Что в жизни этой женщины должно было произойти, чтоб наделить ее подобными качествами? Доктор Генри этого не знал — его познания о Графине и ее прошлом не простирались за пределы острова.
Она обвела взглядом всех присутствующих, прежде чем начать. Точно арфистка, выжидающая полной тишины в зале для того, чтобы коснуться струн.
— Уважаемый мистер Тармас полагает Его божеством и, хотя мне редко случается разделять его мнение в силу многих причин, в этой ситуации, как ни странно, мы сидим по одну сторону стола — во всех смыслах этого слова. Но это не бог-делец, не рехнувшийся от вседозволенности Плутос [97], ждущий свою сделку, это божество другого порядка. Другого… рода.
— Замечательно. Чего по-настоящему не хватало клубу «Альбион», так это теологического спора… — пробормотал Архитектор, не пытаясь привлечь к себе внимания, однако родив этой репликой еще несколько секунд томительной тишины, в течении которых Графиня собиралась с духом.
— Не стану лгать, первой моей мыслью, лишь только я осознала, где нахожусь, куда привел меня проклятый зов, была мысль о том, что Новый Бангор — это воплощенный ад. Место, где разум и тело подвергаются самым жестоким мукам в угоду здешнему правителю. Здесь все искажено, перепутано, смешено — словно какая-то сила нарочно пыталась трансмутировать все сущее в попытке извратить его изначальный смысл. «Может, таков и есть ад? — думала я тогда, пребывая в полном отчаянии, — Может, мы ужасно ошибаемся, полагая его нематериальным и бесплотным чертогом для страдающих душ?» Если так, возможно, мне стоит принять эту пытку? Ведь раз меня сюда привел зов, который я тогда полагала судьбой, значит, так и должно быть, не так ли?
Ее вопрос не был обращен к собравшимся. Никто и не думал на него отвечать.
Графиня печально усмехнулась и доктору Генри на миг показалось, что за ее изможденным лицом он увидел истинную Графиню Луву, ту, которой она прежде была, но которой уже никогда не станет — остроумную собеседницу, дерзкую любовницу, экстравагантную хозяйку какого-нибудь великосветского салона, в котором она сверкала подобно искрам в холодном шампанском, пока всемогущее древнее чудовище, оплетя щупальцами, не утащило ее в свое подземное царство.
— Мне потребовалось много времени, чтобы прийти к тем же выводам, к которым пришел наш Доктор. Если бы Новый Бангор хотел погубить меня, он не стал бы выжидать столько времени.

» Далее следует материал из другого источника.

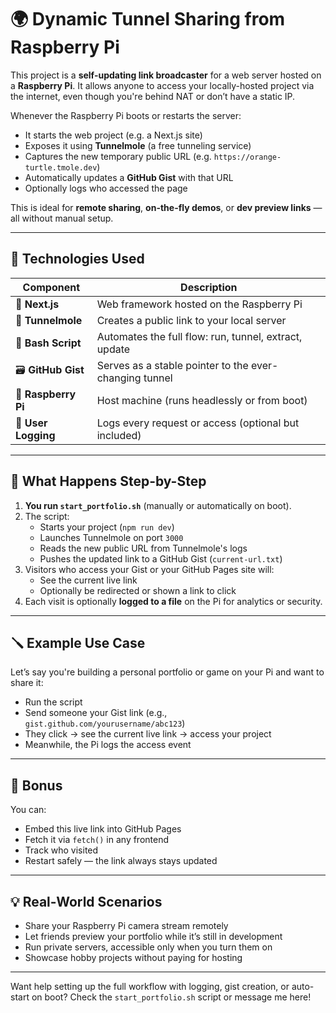 # 🌍 Dynamic Tunnel Sharing from Raspberry Pi

This project is a **self-updating link broadcaster** for a web server hosted on a **Raspberry Pi**. It allows anyone to access your locally-hosted project via the internet, even though you're behind NAT or don’t have a static IP.

Whenever the Raspberry Pi boots or restarts the server:
- It starts the web project (e.g. a Next.js site)
- Exposes it using **Tunnelmole** (a free tunneling service)
- Captures the new temporary public URL (e.g. `https://orange-turtle.tmole.dev`)
- Automatically updates a **GitHub Gist** with that URL
- Optionally logs who accessed the page

This is ideal for **remote sharing**, **on-the-fly demos**, or **dev preview links** — all without manual setup.

---

## 🔧 Technologies Used

| Component      | Description                                               |
|----------------|-----------------------------------------------------------|
| 🧠 **Next.js**  | Web framework hosted on the Raspberry Pi                 |
| 📡 **Tunnelmole** | Creates a public link to your local server             |
| 📜 **Bash Script** | Automates the full flow: run, tunnel, extract, update |
| 🗃️ **GitHub Gist** | Serves as a stable pointer to the ever-changing tunnel |
| 🍓 **Raspberry Pi** | Host machine (runs headlessly or from boot)         |
| 🧾 **User Logging** | Logs every request or access (optional but included) |

---

## 🔁 What Happens Step-by-Step

1. **You run `start_portfolio.sh`** (manually or automatically on boot).
2. The script:
   - Starts your project (`npm run dev`)
   - Launches Tunnelmole on port `3000`
   - Reads the new public URL from Tunnelmole's logs
   - Pushes the updated link to a GitHub Gist (`current-url.txt`)
3. Visitors who access your Gist or your GitHub Pages site will:
   - See the current live link
   - Optionally be redirected or shown a link to click
4. Each visit is optionally **logged to a file** on the Pi for analytics or security.

---

## 🪛 Example Use Case

Let’s say you're building a personal portfolio or game on your Pi and want to share it:

- Run the script
- Send someone your Gist link (e.g., `gist.github.com/yourusername/abc123`)
- They click → see the current live link → access your project
- Meanwhile, the Pi logs the access event

---

## 📍 Bonus

You can:
- Embed this live link into GitHub Pages
- Fetch it via `fetch()` in any frontend
- Track who visited
- Restart safely — the link always stays updated

---

## 💡 Real-World Scenarios

- Share your Raspberry Pi camera stream remotely
- Let friends preview your portfolio while it’s still in development
- Run private servers, accessible only when you turn them on
- Showcase hobby projects without paying for hosting

---

Want help setting up the full workflow with logging, gist creation, or auto-start on boot? Check the `start_portfolio.sh` script or message me here!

Пусть говорят, что пытка неизвестностью и ожиданием — одна из самых мучительных, я чувствовала, здесь кроется что-то иное. У каждого из нас свой срок перед неизбежным — срок, данный нам словно с каким-то умыслом. Словно за отведенное нам время перед смертью души и тела мы должны успеть понять что-то важное.
— Дай женщине моток веревки — и через минуту она превратит его в мешанину без единого конца, — пробормотал Пастух, скрестив на груди тяжелые мозолистые руки, — Так кто же таков Левиафан в вашем представлении? Бог? Дьявол?
Против ожиданий Доктора Графиня взглянула на него без раздражения. Напротив, взгляд ее немного потеплел, словно она готовилась произнести нечто важное.